===== Documento de origem

Ensaio sobre a loucura.
A diferença entre os loucos do manicómio e os loucos que estão cá fora é uma questão de poder e dimensão. Ambos atacam traiçoeiramente aqueles que tocam nas suas ideias fixas, mas os primeiros, que estão dominados pelos segundos, ocupam menos espaço.
Hierarquias sociais.
Os arrumadores de carros aqui, na universidade, estão sempre à espera da moedinha. Os meus amigos deputados estão sempre à espera da noticiazinha. Os primeiros dizem que é para ajudar a avó doente, os segundos dizem que é para ajudar todas as avós doentes deste país.
Amizade
Quando conheço uma pessoa, tiro-lhe logo o atrelado. Tiro-lhe o nome, as roupas de marca, o carro, a casa, os equipamentos electrónicos e o resto dos acessórios. Se sem isso a pessoa me interessar, ouço-a com atenção e respeito-a. Se não tiver mais do que isso, não lhe dou atenção nenhuma. Não é por mal. Apenas prefiro fazer amizade com pessoas do que com objectos.
Introdução
Antes de mais, gostaria de dizer-vos que vim aqui falar bem de todos, e criticar ninguém. Pretendo apenas apreciá-los, etilizar com os conceitos, e, se tiver sorte, desconstruir e criar outros. Se pensar diferentemente, acrescentarei tão somente um ponto, outra perspetiva, e não farei uma conta de subtração às ideias dos outros. Procuro uma versão que tudo acolhe – e sabem bem o que acontece quando nos dão abrigo.
Também não desejo demonstrar inteligência ou impressionar. Venho apenas para a festa, dançar com as imagens, brindar aos encontros e, se necessário, curar a ressaca dos excessos no dia seguinte. Portanto, o mais importante será evitar os fura-festas, os sem potência de criação, os que encerram tudo em caixas, e, colocando-se a um canto, criticam os movimentos dos dançantes, sem alguma vez conseguirem dar um passo de Twist. Dizem que as roupas não são adequadas, que deveríamos dançar mais depressa ou devagar, e que os gestos são demasiado tímidos ou exuberantes. Acontece que as danças tímidas são-no maravilhosamente, e as exuberantes também. O que interessa é ir para a pista, abandonar os recantos escuros dos encerramentos e envolver-se em todas as intensidades da luz. E se um dia o corpo deixar de mexer ou emperrar-se, dança-se como um robot. Ou inventam-se danças ciborgues e organizam-se outras festas. Porque as há infinitas. Basta ter curiosidade e perguntar: onde e com quem posso dançar?
Originalidade.

==========
===== Dados

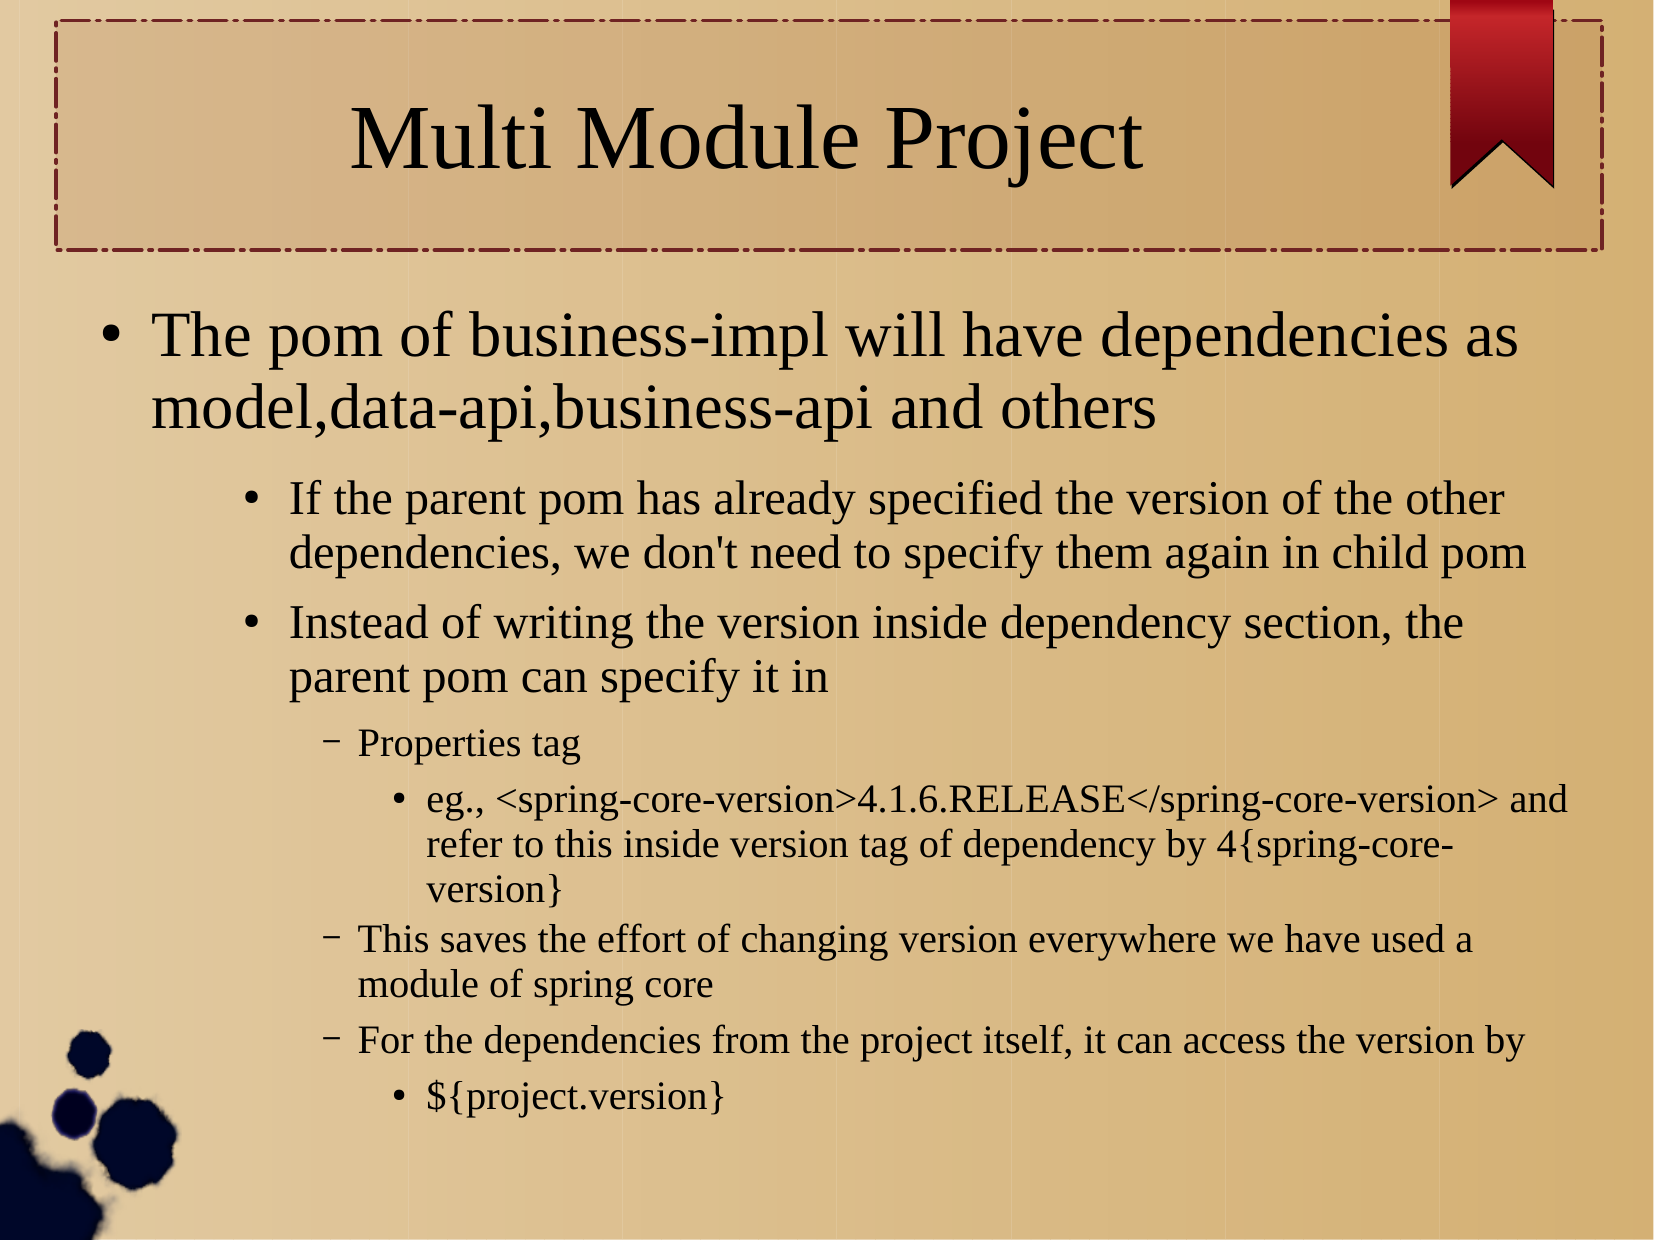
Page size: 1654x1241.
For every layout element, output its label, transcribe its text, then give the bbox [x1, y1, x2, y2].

==========

• **Tarefa**: Copie do documento de origem, sem qualquer alteração, o trecho que começa em "Ensaio sobre a" e segue até "Hierarquias sociais.".

• **Resultado do exercício**:
Ensaio sobre a loucura.
A diferença entre os loucos do manicómio e os loucos que estão cá fora é uma questão de poder e dimensão. Ambos atacam traiçoeiramente aqueles que tocam nas suas ideias fixas, mas os primeiros, que estão dominados pelos segundos, ocupam menos espaço.
Hierarquias sociais.